Distributions of p-S6K in fin regenerates treated with rapamycin from 24 to 72 hpa. (A) Scheme of rapamycin treatment from 24 to 72 hpa. (B) Longitudinal sections of wild-type fin regenerates that were immunohistochemically stained with an antibody against p-S6K (green) at 72 hpa (DMSO, n = 5; Rapa, n = 5). DAPI fluorescent signal (blue) indicates the presence of nuclei. At 72 hpa, the p-S6K fluorescent signal was lost in rapamycin-treated fin regenerates. Dashed white lines indicate the amputation plane. Scale bars: 100 µm.

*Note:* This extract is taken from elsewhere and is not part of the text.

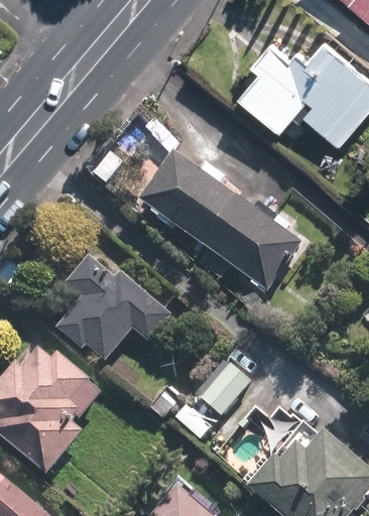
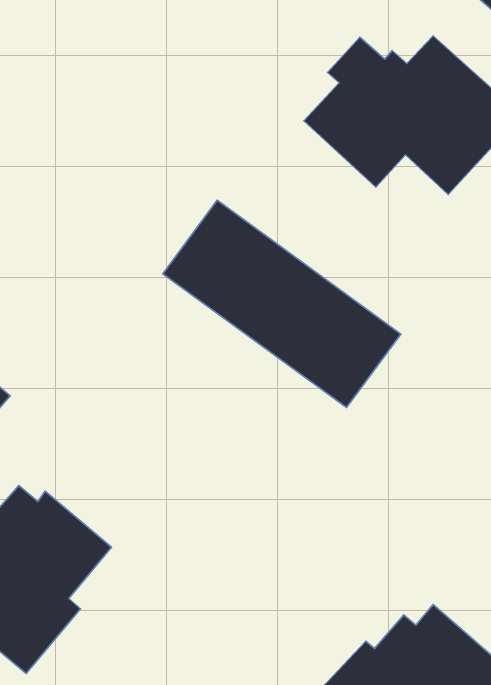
building: [55,249,172,362] -> none
building: [191,359,248,417] -> none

Distributions of p-S6K in fin regenerates treated with rapamycin from 72 to 120 hpa. (A) Scheme of rapamycin treatment from 72 to 120 hpa. (B) Longitudinal sections of wild-type fin regenerates that were immunohistochemically stained with an antibody against p-S6K (green) at 120 hpa (DMSO, n = 3; Rapa, n = 3). DAPI fluorescent signal (blue) indicates the presence of nuclei. At 120 hpa, the fluorescent signal of p-S6K was markedly reduced by rapamycin treatment. Scale bars: 100 µm.

Distributions of LC3B in rapamycin treated fin regenerates. (A) Scheme of rapamycin treatment from -12 to 24 hpa or from 36 to 72 hpa. (B,C) Longitudinal sections of DMSO or rapamycin treated wild-type fin regenerates that were immunohistochemically stained with an antibody against LC3B (green) at 24 hpa (DMSO, n = 4; Rapa, n = 4) and 72 hpa (DMSO, n = 3; Rapa, n = 3). DAPI fluorescent signal (blue) indicates the presence of nuclei. LC3B is specifically localized in the wound epidermis at 24 and 72 hpa. Dashed white lines indicate the amputation planes. Scale bars: 100 µm.

Fgf, MAPK/Erk, and ROS signaling pathways do not regulate the activation of mTORC1 during fin regeneration. (A) Scheme of inhibitor treatments of SU5402 (a Fgf receptor1 inhibitor), U0126 (a MAPK/Erk inhibitor), and VAS2870 (an NADPH oxidase inhibitor: ROS signaling) during fin regeneration. (B-I) Longitudinal sections of DMSO or inhibitors treated wild-type fin regenerates that were immunohistochemically stained with an antibody against p-S6K (green) at 24 or 48 hpa. DAPI fluorescent signal (blue) indicates the presence of nuclei. The p-S6K signals in SU5402-, U0126-, and VAS2870-treated fins were approximately comparable to those in DMSO-treated fins at both 24 hpa (DMSO, n = 6; SU5402, n = 5; U0126, n = 3; VAS2870, n = 3) and 48 hpa (DMSO, n = 6; SU5402, n = 4; U0126, n = 3; VAS2870, n = 3), even though these inhibitors, at 48 hpa, prevented fin regeneration. Dashed white lines indicate the amputation planes. Scale bars: 100 µm.